Jeff, a reader of the blog, asks for comment on this blog post of his (link).
The highlight of the post is this chart, which shows an uneven distribution.
The message of the chart is that a large amount of donations (about 25%) came from the top 3 percent of donors. This is a long-tailed distribution, and quite typical of much data that have to do with financial matters. Thus, it is a general problem as many of us encounter this type of data.
One of the insights from Jeff's post is that with some tricks, one can generate a chart that looks like the above using Excel. This is pretty impressive, and he credits Peltier for the pointer.

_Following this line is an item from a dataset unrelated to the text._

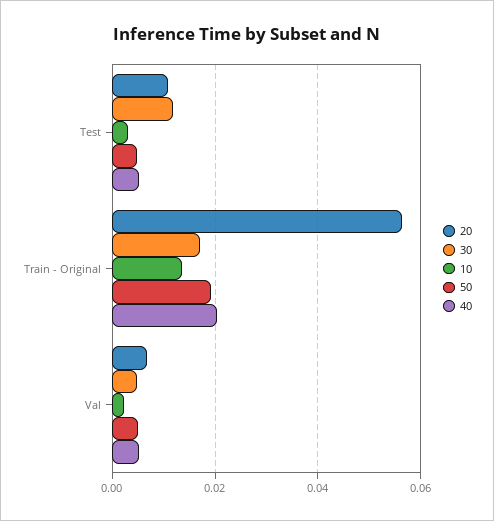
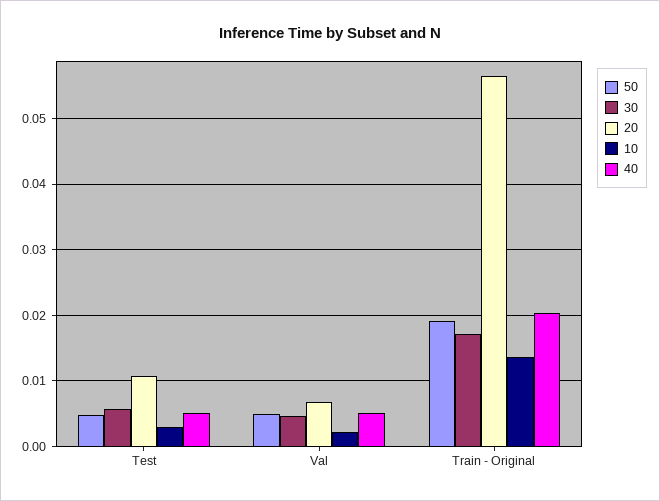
30, Test: 0.012 -> 0.006

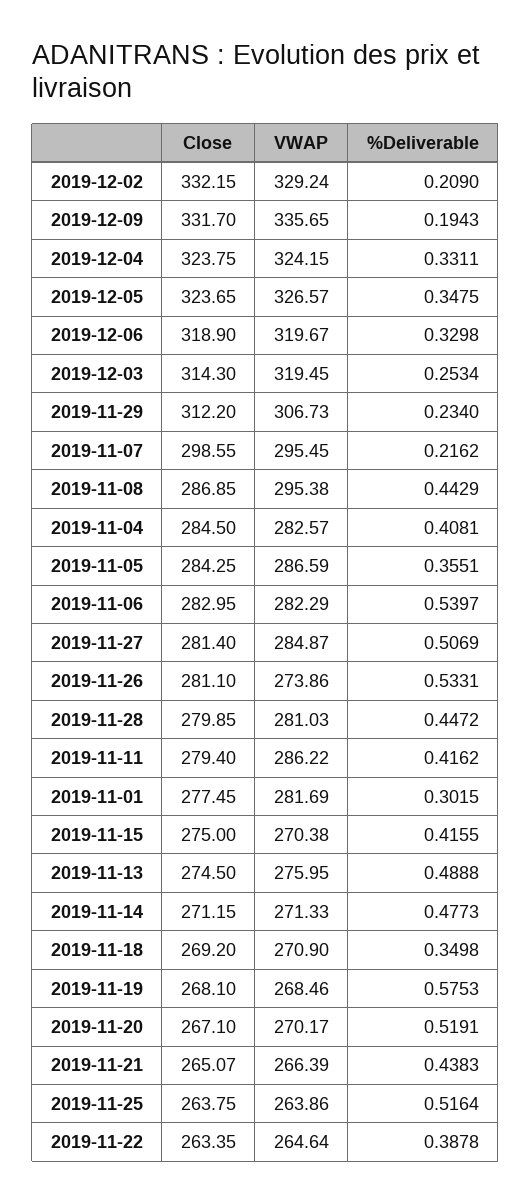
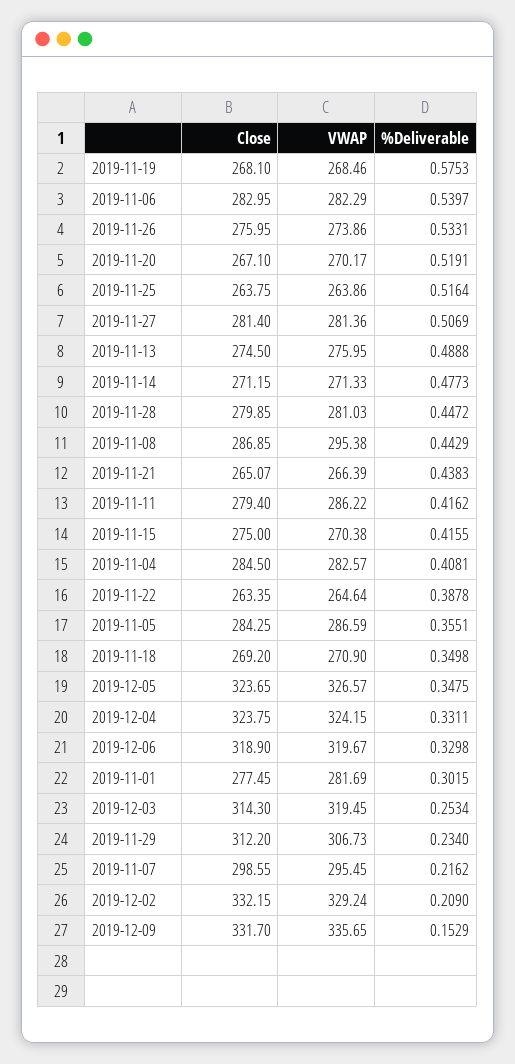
%Deliverable, 2019-12-09: 0.1943 -> 0.1529
VWAP, 2019-11-27: 284.87 -> 281.36
Close, 2019-11-26: 281.1 -> 275.95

Now, let's see if there are other ways to present this data. One issue I have with the chart is that the most important statistics are found in the text labels. These are of the form: "X% of customers contribute Y% of revenues". So, in effect, there are two relevant data series, one of the share of people and then the share of revenues.
The following is a stacked column chart:
Here, the information is primarily encoded in the dotted guide lines between the two columns. It has the advantage of showing both the absolute share of people as well as of revenues, plus showing the uneven distribution between the two data series.
But it is also less fun to look at. The advantage of the original chart is that one can imagine that all the donors are being lined up along the horizontal axis from those who gave the least to those who gave the most. That's a pretty powerful mental picture. The weakness of the original is that few of us can mentally tally up the strangely shaped areas to learn the share of revenues.
The next version is a kind of profile chart:
I like this one because it places the two data series on equal footing, and allows for efficient comparison of the two sets of proportions. It also has the feature of showing all the shares, just like the stacked columns.
PS. Jeff has taken some of his readers' comments into account, and has evolved his original design to this one:
I can see these changes:
- customers ordered with the most important on the left and the least on the right. To me, a neutral change
- The vertical axis is labelled "subscription value" instead of "How much do we get for each subscription". This is a slight improvement, using fewer words to convey the same point.
- The breakpoints have been set differently to split the revenues into five so that each segment now accounts for exactly 20% of the revenues. I actually prefer the original segmentation -- that one visually picks out the breakpoints in the data, thus it is empirical rather than canonical. Look at the split between the gray and the yellow segments in the new chart. Does it make sense to split customers with the same subscription value into two groups?